Sediment accumulation, elevation change, and the vulnerability of tidal marshes in the Delaware Estuary and Barnegat Bay to accelerated sea level rise

Tidal marshes protect coastal communities from the effects of sea level rise and storms, yet they are vulnerable to prolonged inundation and submergence. Uncertainty regarding their vulnerability to sea level rise motivated the establishment of a monitoring network in the Delaware Estuary and Barnegat Bay. Using data collected through these efforts, we determined whether rates of tidal marsh sediment accumulation and elevation change exceeded local sea level rise and how these dynamics varied along geographic and environmental gradients. Marker horizons, surface elevation tables, elevation surveys, water level data, and water column suspended sediment concentrations were used to evaluate sea level rise vulnerability. Of 32 study sites, 75% had elevation change that did not keep pace with long-term rising sea levels (1969–2018) and 94% did not keep pace with recent sea level rise (2000–2018).
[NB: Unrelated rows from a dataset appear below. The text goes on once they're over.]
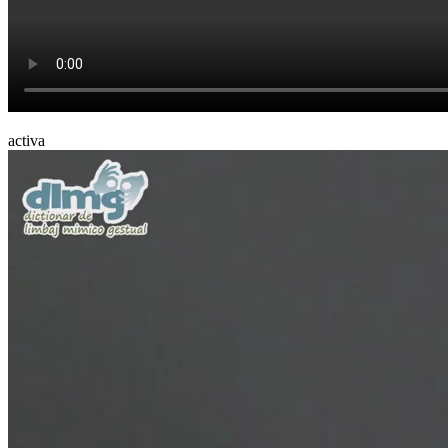
activa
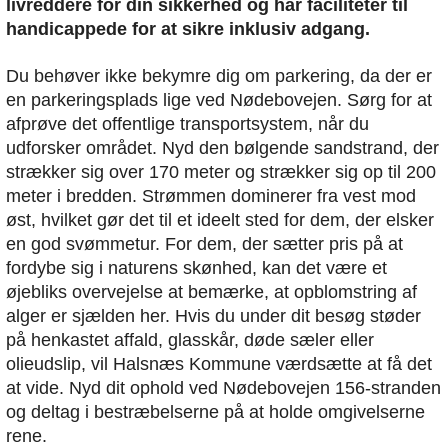
livreddere for din sikkerhed og har faciliteter til
handicappede for at sikre inklusiv adgang.
Du behøver ikke bekymre dig om parkering, da der er
en parkeringsplads lige ved Nødebovejen. Sørg for at
afprøve det offentlige transportsystem, når du
udforsker området. Nyd den bølgende sandstrand, der
strækker sig over 170 meter og strækker sig op til 200
meter i bredden. Strømmen dominerer fra vest mod
øst, hvilket gør det til et ideelt sted for dem, der elsker
en god svømmetur. For dem, der sætter pris på at
fordybe sig i naturens skønhed, kan det være et
øjebliks overvejelse at bemærke, at opblomstring af
alger er sjælden her. Hvis du under dit besøg støder
på henkastet affald, glasskår, døde sæler eller
olieudslip, vil Halsnæs Kommune værdsætte at få det
at vide. Nyd dit ophold ved Nødebovejen 156-stranden
og deltag i bestræbelserne på at holde omgivelserne
rene.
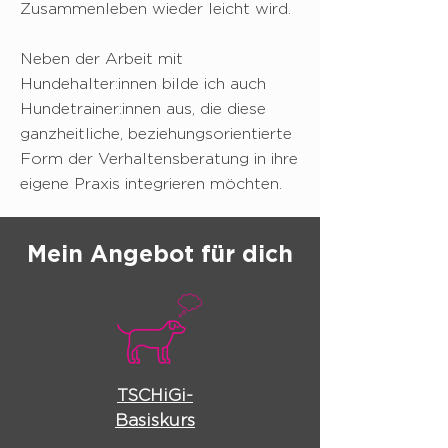
Zusammenleben wieder leicht wird.
Neben der Arbeit mit
Hundehalter:innen bilde ich auch
Hundetrainer:innen aus, die diese
ganzheitliche, beziehungsorientierte
Form der Verhaltensberatung in ihre
eigene Praxis integrieren möchten.
Mein Angebot für dich
TSCHiGi-
Basiskurs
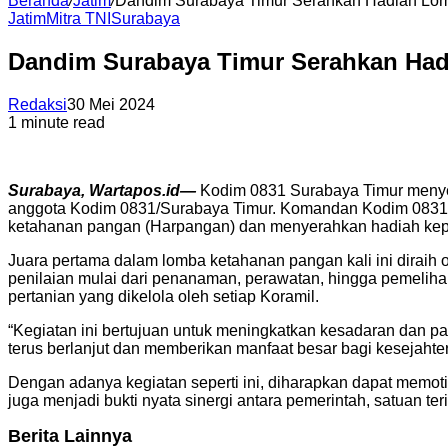
Beranda
/
Jatim
/
Dandim Surabaya Timur Serahkan Hadiah L
Jatim
Mitra TNI
Surabaya
Dandim Surabaya Timur Serahkan Ha
Redaksi
30 Mei 2024
1 minute read
Surabaya, Wartapos.id—
Kodim 0831 Surabaya Timur menyel
anggota Kodim 0831/Surabaya Timur. Komandan Kodim 0831 Su
ketahanan pangan (Harpangan) dan menyerahkan hadiah kep
Juara pertama dalam lomba ketahanan pangan kali ini diraih o
penilaian mulai dari penanaman, perawatan, hingga pemelihar
pertanian yang dikelola oleh setiap Koramil.
“Kegiatan ini bertujuan untuk meningkatkan kesadaran dan par
terus berlanjut dan memberikan manfaat besar bagi kesejaht
Dengan adanya kegiatan seperti ini, diharapkan dapat memoti
juga menjadi bukti nyata sinergi antara pemerintah, satuan 
Berita Lainnya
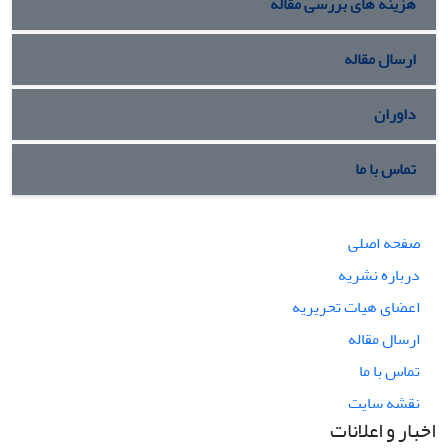
هزینه های بررسی مقاله
ارسال مقاله
داوران
تماس با ما
صفحه اصلی
درباره نشریه
اعضای هیات تحریریه
ارسال مقاله
تماس با ما
نقشه سایت
اخبار و اعلانات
Mean high water rose most rapidly in the freshwater tidal portion of the Delaware Estuary with rates nearing 1 cm yr-1 from 2000–2018. We noted that greater sediment accumulation rates occurred in marshes with large tidal ranges, low elevations, and high water column suspended sediment concentrations. We found correlations between rates of shallow subsidence, increasing salinity, and decreasing tidal range. Marsh elevation and water level surveys revealed significant variability in elevation capital and summer flooding patterns (12–67% inundation). However, rapid increases in mean high water over the past 19 years suggests that all marsh platforms currently sit at or below mean high water. Overall, these data suggest that tidal marshes in the Delaware Estuary and Barnegat Bay are vulnerable to submergence by current rates of sea-level rise. While we observed variability in marsh elevation capital, the absence of strong correlations between elevation trends and environmental parameters makes it difficult to identify clear patterns of sea level rise vulnerability among wetlands.